* **Reading passage**:

_ _ _

Nothing has provided a starker example of this than the shocking revelations of the Royal Commission. Children who spoke up about their abuse, the adults who spoke out on their behalf, and even the laws that made the sexual abuse of children a crime, were no match for the prevailing culture and the attitudes of those in positions of power, who chose not to believe the child, and put the protection of institutions and adults first.[i]

The power of dominant societal attitudes and the lack of value assigned to these children and their lives, is glaringly apparent in retrospect. Yet a far greater and more confronting challenge is to identify it in our own time and the role it continues to play in children’s ongoing vulnerability to sexual abuse, despite today’s unprecedented focus on children’s safety and wellbeing.[ii]

The VCI believes we must ask challenging questions about how we value children in Australia. What we value, creates the culture of a society and in turn drives conduct. How we value children therefore, although sometimes overlooked, plays a critical role in ensuring a child’s safety and wellbeing, because it directly impacts on how they are treated and the priority given to their needs and rights.[iii]

What we value is reflected in societal attitudes. Prevailing attitudes, both conscious and unconscious, and particularly of those in positions of authority are powerful, even more powerful at times than a country’s laws and justice system.

The VCI acknowledges that the very particular set of circumstances that created the high risk environments in institutions where sexual abuse of children occurred, with poor prospects of detection, as well as inadequate mechanisms for reporting and punishment of perpetrators, by and large no longer exist.[iv]

It seems reasonable to also assume that today, children who report sexual abuse, are more likely to be believed and action taken on their behalf. Yet a survey undertaken by the VCI found that even today, 63% of survey respondents agreed that a child’s word is less likely to be believed than that of an adult.[v] We cannot therefore say with any certainty that underlying attitudes towards children in this respect have changed.

Sexual abuse of children remains rampant in Australia, and it is estimated that as many as one in five will be sexually harmed before the age of 18 years.[vi] Whilst this mostly occurs in a child’s own home and by someone they know, there continues to be reports of sexual abuse in institutions.[vii]

The Royal Commission represents a once in a generation opportunity to question, and to seek ways to change attitudes to children that have made them vulnerable to sexual abuse in the past, and continue to do so today.

_ _ _

* **Provided data**:
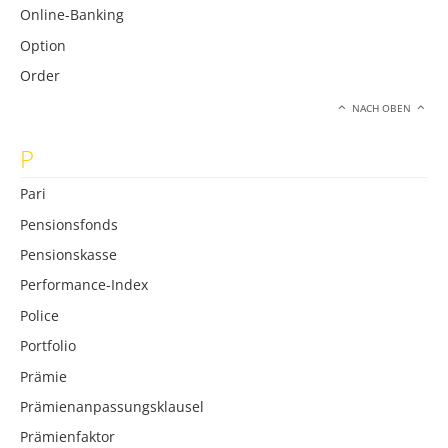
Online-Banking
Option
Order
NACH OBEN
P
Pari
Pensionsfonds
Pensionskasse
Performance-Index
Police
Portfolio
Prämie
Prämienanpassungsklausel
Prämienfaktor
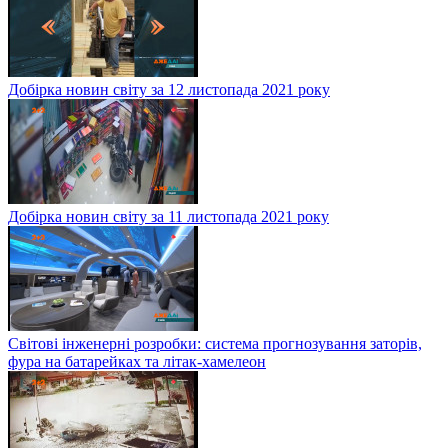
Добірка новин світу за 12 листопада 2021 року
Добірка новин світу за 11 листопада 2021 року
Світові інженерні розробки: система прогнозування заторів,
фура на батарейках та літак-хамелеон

_ _ _

* **Things to do**:
- a) From the passage on how Australia values children, what are the exact words from "The VCI acknowledges" to "respect have changed."?
- b) Answer these questions using the passage on how Australia values children:
(i) What percentage of respondents to the VCI survey agreed that a child's word is less likely to be believed than an adult's?
(ii) As many as what share of children in Australia are estimated to be sexually harmed before the age of 18 years?
(iii) According to the passage, what creates the culture of a society?

* **Numbered responses**:
- a)
The VCI acknowledges that the very particular set of circumstances that created the high risk environments in institutions where sexual abuse of children occurred, with poor prospects of detection, as well as inadequate mechanisms for reporting and punishment of perpetrators, by and large no longer exist.[iv]

It seems reasonable to also assume that today, children who report sexual abuse, are more likely to be believed and action taken on their behalf. Yet a survey undertaken by the VCI found that even today, 63% of survey respondents agreed that a child’s word is less likely to be believed than that of an adult.[v] We cannot therefore say with any certainty that underlying attitudes towards children in this respect have changed.

- b)
(i) 63%
(ii) One in five
(iii) What we value